> _WHAT YOU SHOULD DO_
Gather each line in the entries below that contains the string "average", and copy every such line in full.

(Saved data entries)
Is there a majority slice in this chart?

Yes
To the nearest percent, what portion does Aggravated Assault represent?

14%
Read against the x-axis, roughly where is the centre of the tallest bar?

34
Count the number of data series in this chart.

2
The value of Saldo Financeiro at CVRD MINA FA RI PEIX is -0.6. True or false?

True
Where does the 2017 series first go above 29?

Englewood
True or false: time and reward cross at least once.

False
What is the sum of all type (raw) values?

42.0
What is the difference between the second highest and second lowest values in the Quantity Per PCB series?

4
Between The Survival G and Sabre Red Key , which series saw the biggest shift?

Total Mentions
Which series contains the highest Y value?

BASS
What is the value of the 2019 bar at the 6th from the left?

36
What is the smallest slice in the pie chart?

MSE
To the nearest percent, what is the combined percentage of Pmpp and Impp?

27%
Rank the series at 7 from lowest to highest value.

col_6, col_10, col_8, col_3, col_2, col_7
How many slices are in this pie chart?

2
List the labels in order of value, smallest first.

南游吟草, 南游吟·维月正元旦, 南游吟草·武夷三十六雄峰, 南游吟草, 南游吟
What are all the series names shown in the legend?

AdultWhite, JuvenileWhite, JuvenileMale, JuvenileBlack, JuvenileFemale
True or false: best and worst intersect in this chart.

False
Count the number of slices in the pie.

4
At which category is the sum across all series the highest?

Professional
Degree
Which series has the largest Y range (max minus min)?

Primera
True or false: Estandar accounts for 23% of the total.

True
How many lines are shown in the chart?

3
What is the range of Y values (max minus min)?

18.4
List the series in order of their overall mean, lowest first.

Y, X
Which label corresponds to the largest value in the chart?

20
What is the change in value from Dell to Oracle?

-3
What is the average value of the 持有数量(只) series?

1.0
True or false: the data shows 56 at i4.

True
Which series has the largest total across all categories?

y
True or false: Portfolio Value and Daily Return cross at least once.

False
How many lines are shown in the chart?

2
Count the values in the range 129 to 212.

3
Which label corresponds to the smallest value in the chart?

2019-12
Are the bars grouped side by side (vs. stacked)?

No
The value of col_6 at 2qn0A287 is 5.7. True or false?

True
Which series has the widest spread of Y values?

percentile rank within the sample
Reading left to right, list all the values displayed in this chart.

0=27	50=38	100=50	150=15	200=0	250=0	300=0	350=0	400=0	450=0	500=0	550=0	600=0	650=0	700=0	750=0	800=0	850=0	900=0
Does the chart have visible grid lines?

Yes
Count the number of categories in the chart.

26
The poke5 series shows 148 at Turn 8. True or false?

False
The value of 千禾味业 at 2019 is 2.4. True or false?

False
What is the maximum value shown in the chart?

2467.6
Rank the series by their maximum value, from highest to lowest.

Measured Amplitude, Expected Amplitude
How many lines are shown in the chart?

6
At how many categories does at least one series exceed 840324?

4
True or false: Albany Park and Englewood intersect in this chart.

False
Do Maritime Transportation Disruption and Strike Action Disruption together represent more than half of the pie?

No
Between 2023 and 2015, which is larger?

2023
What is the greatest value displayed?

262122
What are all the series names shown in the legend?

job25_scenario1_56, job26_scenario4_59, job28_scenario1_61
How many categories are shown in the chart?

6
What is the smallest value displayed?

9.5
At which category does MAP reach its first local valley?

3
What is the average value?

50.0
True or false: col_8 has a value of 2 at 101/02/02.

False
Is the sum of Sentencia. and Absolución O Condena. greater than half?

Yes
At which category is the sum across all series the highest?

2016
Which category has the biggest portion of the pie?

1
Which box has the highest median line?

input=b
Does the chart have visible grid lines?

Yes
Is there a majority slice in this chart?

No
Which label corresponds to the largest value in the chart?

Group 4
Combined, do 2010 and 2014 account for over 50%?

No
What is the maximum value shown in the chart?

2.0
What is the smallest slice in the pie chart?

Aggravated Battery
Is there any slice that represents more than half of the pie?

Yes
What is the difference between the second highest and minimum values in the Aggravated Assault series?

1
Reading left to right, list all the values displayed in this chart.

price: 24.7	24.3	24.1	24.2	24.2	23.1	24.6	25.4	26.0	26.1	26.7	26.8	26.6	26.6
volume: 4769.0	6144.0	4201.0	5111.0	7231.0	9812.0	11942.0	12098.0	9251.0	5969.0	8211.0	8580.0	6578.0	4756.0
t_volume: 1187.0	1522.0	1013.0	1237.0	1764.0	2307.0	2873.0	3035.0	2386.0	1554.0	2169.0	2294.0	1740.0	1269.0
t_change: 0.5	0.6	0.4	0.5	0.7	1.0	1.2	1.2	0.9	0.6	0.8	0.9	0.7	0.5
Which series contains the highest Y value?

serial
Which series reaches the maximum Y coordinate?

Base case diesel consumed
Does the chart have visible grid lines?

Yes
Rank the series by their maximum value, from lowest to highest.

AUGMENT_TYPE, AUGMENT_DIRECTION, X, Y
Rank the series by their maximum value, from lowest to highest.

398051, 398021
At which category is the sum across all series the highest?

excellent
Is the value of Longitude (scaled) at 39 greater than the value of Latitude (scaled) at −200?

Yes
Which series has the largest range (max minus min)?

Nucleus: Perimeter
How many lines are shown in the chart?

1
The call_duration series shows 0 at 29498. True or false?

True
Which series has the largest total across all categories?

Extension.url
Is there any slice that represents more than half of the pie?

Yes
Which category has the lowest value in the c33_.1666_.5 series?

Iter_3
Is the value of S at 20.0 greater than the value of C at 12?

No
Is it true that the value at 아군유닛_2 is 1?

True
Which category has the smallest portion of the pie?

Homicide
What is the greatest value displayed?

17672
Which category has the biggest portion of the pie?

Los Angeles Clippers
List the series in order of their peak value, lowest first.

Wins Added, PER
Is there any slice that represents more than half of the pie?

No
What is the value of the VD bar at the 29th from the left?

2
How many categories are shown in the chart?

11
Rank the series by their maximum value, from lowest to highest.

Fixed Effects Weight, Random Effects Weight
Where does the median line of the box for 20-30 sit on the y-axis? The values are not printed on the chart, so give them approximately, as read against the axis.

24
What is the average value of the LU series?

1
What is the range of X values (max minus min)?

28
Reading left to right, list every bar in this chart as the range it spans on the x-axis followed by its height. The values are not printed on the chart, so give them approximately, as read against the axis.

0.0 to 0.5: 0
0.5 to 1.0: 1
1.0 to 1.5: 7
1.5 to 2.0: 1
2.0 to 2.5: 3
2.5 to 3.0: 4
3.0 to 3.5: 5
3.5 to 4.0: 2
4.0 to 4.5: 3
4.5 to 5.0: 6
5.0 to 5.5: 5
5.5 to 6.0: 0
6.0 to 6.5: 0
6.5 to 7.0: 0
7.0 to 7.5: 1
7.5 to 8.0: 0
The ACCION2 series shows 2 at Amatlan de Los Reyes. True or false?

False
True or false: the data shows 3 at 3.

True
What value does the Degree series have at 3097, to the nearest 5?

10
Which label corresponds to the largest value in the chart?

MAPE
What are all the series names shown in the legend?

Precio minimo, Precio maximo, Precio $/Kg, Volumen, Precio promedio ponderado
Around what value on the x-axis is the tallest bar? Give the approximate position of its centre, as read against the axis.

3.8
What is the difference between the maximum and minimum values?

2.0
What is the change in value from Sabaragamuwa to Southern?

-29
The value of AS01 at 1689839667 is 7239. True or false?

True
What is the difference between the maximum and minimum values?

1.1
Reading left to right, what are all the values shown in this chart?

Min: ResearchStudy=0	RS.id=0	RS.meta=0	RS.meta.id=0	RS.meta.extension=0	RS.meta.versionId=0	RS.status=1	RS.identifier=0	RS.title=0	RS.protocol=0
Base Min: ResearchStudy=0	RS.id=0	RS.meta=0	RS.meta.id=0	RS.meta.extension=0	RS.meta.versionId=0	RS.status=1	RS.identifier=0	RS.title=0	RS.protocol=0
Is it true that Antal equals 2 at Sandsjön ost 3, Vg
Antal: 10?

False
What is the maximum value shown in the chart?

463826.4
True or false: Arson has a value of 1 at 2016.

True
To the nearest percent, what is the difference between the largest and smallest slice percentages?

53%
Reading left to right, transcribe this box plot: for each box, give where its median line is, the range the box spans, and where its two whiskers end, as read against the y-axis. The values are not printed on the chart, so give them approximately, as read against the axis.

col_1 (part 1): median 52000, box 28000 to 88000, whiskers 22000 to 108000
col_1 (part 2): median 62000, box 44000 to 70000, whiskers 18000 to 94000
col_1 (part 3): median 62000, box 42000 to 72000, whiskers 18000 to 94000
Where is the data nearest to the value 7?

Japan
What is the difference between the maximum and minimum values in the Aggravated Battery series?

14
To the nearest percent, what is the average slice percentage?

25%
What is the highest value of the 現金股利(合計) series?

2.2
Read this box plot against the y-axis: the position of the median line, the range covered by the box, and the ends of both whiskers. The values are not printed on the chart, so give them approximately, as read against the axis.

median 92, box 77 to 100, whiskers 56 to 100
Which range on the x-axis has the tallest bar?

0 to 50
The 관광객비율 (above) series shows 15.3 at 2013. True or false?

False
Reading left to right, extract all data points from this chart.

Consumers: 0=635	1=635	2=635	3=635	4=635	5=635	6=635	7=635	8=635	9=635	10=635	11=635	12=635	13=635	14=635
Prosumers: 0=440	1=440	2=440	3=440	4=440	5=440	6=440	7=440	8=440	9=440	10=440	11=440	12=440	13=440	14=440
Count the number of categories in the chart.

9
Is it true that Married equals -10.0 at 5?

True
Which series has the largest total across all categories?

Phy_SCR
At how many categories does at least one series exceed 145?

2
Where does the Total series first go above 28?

> _TASK SOLUTION_
What is the average value of the 持有数量(只) series?
What is the average value?
What is the average value of the LU series?
To the nearest percent, what is the average slice percentage?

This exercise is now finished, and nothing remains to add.